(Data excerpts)
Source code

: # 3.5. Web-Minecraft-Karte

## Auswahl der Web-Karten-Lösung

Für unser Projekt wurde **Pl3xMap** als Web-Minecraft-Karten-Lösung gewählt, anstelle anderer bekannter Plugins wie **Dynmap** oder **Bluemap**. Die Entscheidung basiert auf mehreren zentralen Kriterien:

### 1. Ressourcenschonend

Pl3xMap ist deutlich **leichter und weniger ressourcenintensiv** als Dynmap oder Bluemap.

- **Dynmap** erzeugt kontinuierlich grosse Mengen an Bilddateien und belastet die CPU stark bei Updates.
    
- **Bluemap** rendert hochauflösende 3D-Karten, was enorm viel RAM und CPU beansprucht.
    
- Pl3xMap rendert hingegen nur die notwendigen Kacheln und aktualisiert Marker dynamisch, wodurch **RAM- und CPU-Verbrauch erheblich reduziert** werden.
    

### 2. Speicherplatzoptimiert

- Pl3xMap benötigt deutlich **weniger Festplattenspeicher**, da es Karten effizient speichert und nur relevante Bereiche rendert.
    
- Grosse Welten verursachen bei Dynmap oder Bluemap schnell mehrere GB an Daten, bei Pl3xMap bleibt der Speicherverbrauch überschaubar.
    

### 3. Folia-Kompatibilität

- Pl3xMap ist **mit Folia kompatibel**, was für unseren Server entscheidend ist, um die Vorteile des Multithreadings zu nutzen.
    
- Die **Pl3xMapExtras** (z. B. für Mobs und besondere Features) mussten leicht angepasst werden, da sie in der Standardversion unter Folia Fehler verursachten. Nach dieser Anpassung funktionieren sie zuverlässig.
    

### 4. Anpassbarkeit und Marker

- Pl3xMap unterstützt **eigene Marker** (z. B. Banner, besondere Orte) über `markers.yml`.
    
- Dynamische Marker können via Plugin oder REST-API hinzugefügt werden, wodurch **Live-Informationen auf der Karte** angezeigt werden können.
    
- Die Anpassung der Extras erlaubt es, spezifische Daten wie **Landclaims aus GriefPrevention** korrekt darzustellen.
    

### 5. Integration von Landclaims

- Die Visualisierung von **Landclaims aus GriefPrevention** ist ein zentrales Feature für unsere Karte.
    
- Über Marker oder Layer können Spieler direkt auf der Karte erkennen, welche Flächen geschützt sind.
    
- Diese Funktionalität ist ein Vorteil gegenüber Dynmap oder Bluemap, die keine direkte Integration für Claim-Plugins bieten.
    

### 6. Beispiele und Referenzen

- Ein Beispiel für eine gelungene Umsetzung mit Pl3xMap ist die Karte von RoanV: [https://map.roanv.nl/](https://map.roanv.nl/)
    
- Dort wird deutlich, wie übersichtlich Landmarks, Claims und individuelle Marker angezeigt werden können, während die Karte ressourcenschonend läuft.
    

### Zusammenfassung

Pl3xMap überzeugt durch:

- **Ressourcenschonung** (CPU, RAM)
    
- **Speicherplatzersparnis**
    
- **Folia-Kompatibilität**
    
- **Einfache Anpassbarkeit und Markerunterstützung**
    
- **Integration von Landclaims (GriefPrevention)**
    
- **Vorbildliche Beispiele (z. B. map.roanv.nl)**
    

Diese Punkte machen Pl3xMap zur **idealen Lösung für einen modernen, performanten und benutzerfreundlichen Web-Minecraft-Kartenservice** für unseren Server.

> **The task**: Return every line of the listing above word for word, changing nothing.

> **Written response**:
Source code

: # 3.5. Web-Minecraft-Karte

## Auswahl der Web-Karten-Lösung

Für unser Projekt wurde **Pl3xMap** als Web-Minecraft-Karten-Lösung gewählt, anstelle anderer bekannter Plugins wie **Dynmap** oder **Bluemap**. Die Entscheidung basiert auf mehreren zentralen Kriterien:

### 1. Ressourcenschonend

Pl3xMap ist deutlich **leichter und weniger ressourcenintensiv** als Dynmap oder Bluemap.

- **Dynmap** erzeugt kontinuierlich grosse Mengen an Bilddateien und belastet die CPU stark bei Updates.
    
- **Bluemap** rendert hochauflösende 3D-Karten, was enorm viel RAM und CPU beansprucht.
    
- Pl3xMap rendert hingegen nur die notwendigen Kacheln und aktualisiert Marker dynamisch, wodurch **RAM- und CPU-Verbrauch erheblich reduziert** werden.
    

### 2. Speicherplatzoptimiert

- Pl3xMap benötigt deutlich **weniger Festplattenspeicher**, da es Karten effizient speichert und nur relevante Bereiche rendert.
    
- Grosse Welten verursachen bei Dynmap oder Bluemap schnell mehrere GB an Daten, bei Pl3xMap bleibt der Speicherverbrauch überschaubar.
    

### 3. Folia-Kompatibilität

- Pl3xMap ist **mit Folia kompatibel**, was für unseren Server entscheidend ist, um die Vorteile des Multithreadings zu nutzen.
    
- Die **Pl3xMapExtras** (z. B. für Mobs und besondere Features) mussten leicht angepasst werden, da sie in der Standardversion unter Folia Fehler verursachten. Nach dieser Anpassung funktionieren sie zuverlässig.
    

### 4. Anpassbarkeit und Marker

- Pl3xMap unterstützt **eigene Marker** (z. B. Banner, besondere Orte) über `markers.yml`.
    
- Dynamische Marker können via Plugin oder REST-API hinzugefügt werden, wodurch **Live-Informationen auf der Karte** angezeigt werden können.
    
- Die Anpassung der Extras erlaubt es, spezifische Daten wie **Landclaims aus GriefPrevention** korrekt darzustellen.
    

### 5. Integration von Landclaims

- Die Visualisierung von **Landclaims aus GriefPrevention** ist ein zentrales Feature für unsere Karte.
    
- Über Marker oder Layer können Spieler direkt auf der Karte erkennen, welche Flächen geschützt sind.
    
- Diese Funktionalität ist ein Vorteil gegenüber Dynmap oder Bluemap, die keine direkte Integration für Claim-Plugins bieten.
    

### 6. Beispiele und Referenzen

- Ein Beispiel für eine gelungene Umsetzung mit Pl3xMap ist die Karte von RoanV: [https://map.roanv.nl/](https://map.roanv.nl/)
    
- Dort wird deutlich, wie übersichtlich Landmarks, Claims und individuelle Marker angezeigt werden können, während die Karte ressourcenschonend läuft.
    

### Zusammenfassung

Pl3xMap überzeugt durch:

- **Ressourcenschonung** (CPU, RAM)
    
- **Speicherplatzersparnis**
    
- **Folia-Kompatibilität**
    
- **Einfache Anpassbarkeit und Markerunterstützung**
    
- **Integration von Landclaims (GriefPrevention)**
    
- **Vorbildliche Beispiele (z. B. map.roanv.nl)**
    

Diese Punkte machen Pl3xMap zur **idealen Lösung für einen modernen, performanten und benutzerfreundlichen Web-Minecraft-Kartenservice** für unseren Server.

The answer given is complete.